Note 2: If Applicant disagree with any of the explanation or the interpretation above, then Applicant is suggested to explain that how does the specification provide support or explain both of the claimed terminate step/action and store step/action are performed in a manner required by the plain meanings. 
Claims 3-6 are rejected for failing to cure the deficiency from their respective parent claim by dependency.

Regarding to Claim 8, Claim 8 is rejected under the same reason set forth in the rejection of Claim 1 above.
Claims 10-13 are rejected for failing to cure the deficiency from their respective parent claim by dependency.

Regarding to Claim 15, Claim 8 is rejected under the same reason set forth in the rejection of Claim 1 above.
Claims 17-20 are rejected for failing to cure the deficiency from their respective parent claim by dependency.

Claim Rejections - 35 USC § 103
In the event the determination of the status of the application as subject to AIA  35 U.S.C. 102 and 103 (or as subject to pre-AIA  35 U.S.C. 102 and 103) is incorrect, any correction of the statutory basis for the rejection will not be considered a new ground of rejection if the prior art relied upon, and the rationale supporting the rejection, would be the same under either status.  

The following is a quotation of 35 U.S.C. 103 which forms the basis for all obviousness rejections set forth in this Office action:
A patent for a claimed invention may not be obtained, notwithstanding that the claimed invention is not identically disclosed as set forth in section 102 of this title, if the differences between the claimed invention and the prior art are such that the claimed invention as a whole would have been obvious before the effective filing date of the claimed invention to a person having ordinary skill in the art to which the claimed invention pertains.  Patentability shall not be negated by the manner in which the invention was made.

Claims 1, 3, 6, 8, 10, 13, 15 and 17 are rejected under 35 U.S.C. 103 as being unpatentable over Deming et al. (US PGPUB 20140281263 A1, hereafter Deming) in view of Gschwind et al. (US 20150347134 A1, hereafter Gschwind), Grossman (US PGPUB 20170004647 A1) and Kacevas et al. (US PGPUB 20180047131 A1, hereafter Kacevas).
Deming, Grossman and Kacevas were recited on the previous office action.

» Assigned task 1
According to the office action excerpt, when would a correction of the statutory basis for a rejection not count as a new ground of rejection? Answer in one to three sentences.
» Assigned task 2
Quote the office action excerpt from "Regarding to Claim 8, Claim" to "under either status.".
None of the tasks needs the lines.

» Information provided
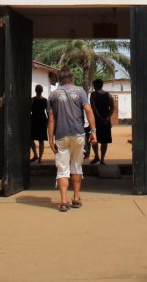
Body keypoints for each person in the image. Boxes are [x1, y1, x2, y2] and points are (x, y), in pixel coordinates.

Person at [48, 71, 97, 212]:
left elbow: (51, 119)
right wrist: (93, 132)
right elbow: (88, 110)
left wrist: (50, 139)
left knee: (62, 169)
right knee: (76, 166)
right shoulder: (80, 91)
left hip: (61, 136)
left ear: (60, 80)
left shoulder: (53, 95)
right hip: (78, 135)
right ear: (72, 79)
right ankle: (76, 198)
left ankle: (64, 202)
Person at [89, 78, 115, 165]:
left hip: (95, 120)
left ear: (96, 85)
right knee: (104, 141)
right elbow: (112, 107)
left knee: (93, 138)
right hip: (106, 121)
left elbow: (93, 107)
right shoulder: (108, 95)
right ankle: (102, 159)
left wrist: (99, 118)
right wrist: (107, 117)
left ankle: (97, 156)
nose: (94, 87)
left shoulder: (93, 94)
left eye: (94, 85)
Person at [29, 84, 49, 163]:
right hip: (42, 120)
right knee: (41, 140)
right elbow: (47, 112)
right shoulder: (45, 100)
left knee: (31, 139)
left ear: (35, 90)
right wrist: (47, 122)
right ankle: (40, 158)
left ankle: (35, 155)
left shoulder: (32, 100)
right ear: (42, 91)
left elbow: (29, 110)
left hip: (34, 120)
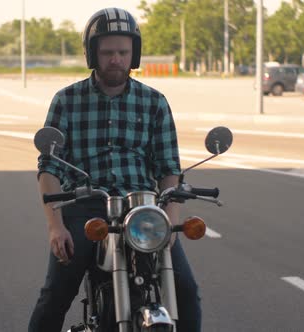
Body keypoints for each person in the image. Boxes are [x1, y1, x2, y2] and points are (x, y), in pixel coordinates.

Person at [29, 7, 201, 332]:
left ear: (134, 54)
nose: (115, 59)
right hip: (84, 207)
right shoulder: (66, 101)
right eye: (107, 52)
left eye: (123, 52)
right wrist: (55, 227)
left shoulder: (154, 102)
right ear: (92, 54)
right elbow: (48, 168)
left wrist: (173, 219)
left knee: (186, 291)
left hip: (141, 208)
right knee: (55, 295)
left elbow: (169, 168)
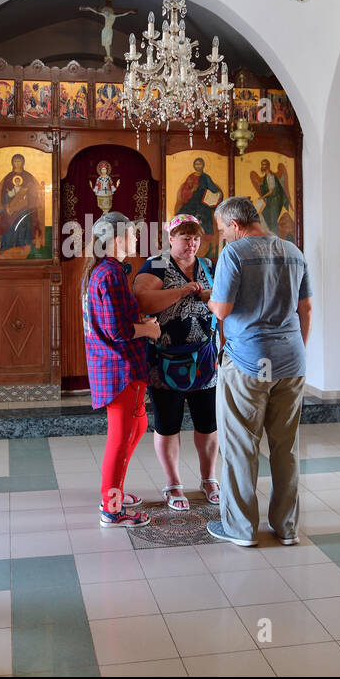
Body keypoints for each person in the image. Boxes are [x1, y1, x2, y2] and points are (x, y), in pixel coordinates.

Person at [206, 197, 312, 546]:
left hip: (249, 361)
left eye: (222, 230)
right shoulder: (293, 252)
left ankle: (241, 529)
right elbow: (305, 308)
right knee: (286, 447)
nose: (221, 237)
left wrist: (209, 298)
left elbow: (220, 310)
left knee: (240, 445)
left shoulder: (234, 254)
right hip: (291, 361)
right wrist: (298, 350)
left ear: (236, 225)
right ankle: (287, 528)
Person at [133, 214, 220, 511]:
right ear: (170, 238)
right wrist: (182, 291)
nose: (192, 244)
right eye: (185, 238)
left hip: (204, 358)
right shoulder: (157, 264)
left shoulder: (207, 265)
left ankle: (209, 479)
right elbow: (143, 300)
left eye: (196, 238)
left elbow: (220, 301)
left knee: (208, 423)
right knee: (168, 423)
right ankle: (173, 484)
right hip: (165, 360)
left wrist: (209, 296)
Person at [83, 211, 161, 527]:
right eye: (131, 235)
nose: (134, 241)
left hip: (113, 365)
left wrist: (140, 324)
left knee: (137, 426)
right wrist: (149, 330)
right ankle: (111, 508)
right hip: (120, 368)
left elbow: (111, 321)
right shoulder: (111, 273)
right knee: (120, 437)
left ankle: (114, 490)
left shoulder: (101, 270)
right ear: (117, 240)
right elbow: (117, 330)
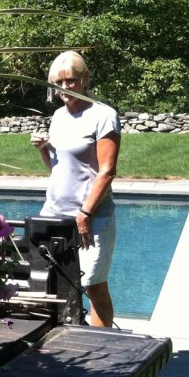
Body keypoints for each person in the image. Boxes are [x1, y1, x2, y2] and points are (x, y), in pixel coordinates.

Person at [31, 51, 121, 327]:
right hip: (54, 213)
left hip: (92, 217)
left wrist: (85, 214)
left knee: (94, 287)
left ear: (85, 79)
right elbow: (58, 169)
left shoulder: (104, 115)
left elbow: (107, 171)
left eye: (70, 80)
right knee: (49, 283)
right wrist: (43, 149)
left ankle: (104, 352)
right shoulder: (58, 116)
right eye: (58, 83)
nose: (64, 88)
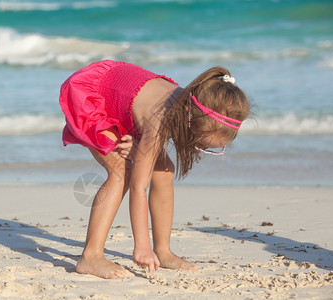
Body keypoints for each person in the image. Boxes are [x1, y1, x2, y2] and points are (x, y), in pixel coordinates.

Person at [59, 60, 250, 279]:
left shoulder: (189, 103)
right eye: (200, 144)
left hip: (123, 97)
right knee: (122, 172)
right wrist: (141, 246)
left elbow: (144, 126)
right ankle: (90, 256)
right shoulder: (159, 119)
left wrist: (140, 143)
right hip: (91, 95)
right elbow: (139, 188)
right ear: (191, 120)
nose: (199, 150)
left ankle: (164, 251)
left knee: (165, 169)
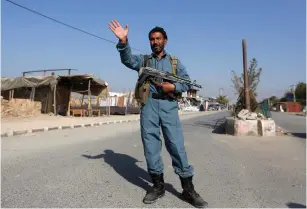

» Exercise answer 1
A correction of the statutory basis would not count as a new ground of rejection if the prior art relied upon and the rationale supporting the rejection would be the same whether the application is subject to AIA or pre-AIA 35 U.S.C. 102 and 103. This covers the case where the determination of the application's status is incorrect.

» Exercise answer 2
Regarding to Claim 8, Claim 8 is rejected under the same reason set forth in the rejection of Claim 1 above.
Claims 10-13 are rejected for failing to cure the deficiency from their respective parent claim by dependency.

Regarding to Claim 15, Claim 8 is rejected under the same reason set forth in the rejection of Claim 1 above.
Claims 17-20 are rejected for failing to cure the deficiency from their respective parent claim by dependency.

Claim Rejections - 35 USC § 103
In the event the determination of the status of the application as subject to AIA  35 U.S.C. 102 and 103 (or as subject to pre-AIA  35 U.S.C. 102 and 103) is incorrect, any correction of the statutory basis for the rejection will not be considered a new ground of rejection if the prior art relied upon, and the rationale supporting the rejection, would be the same under either status.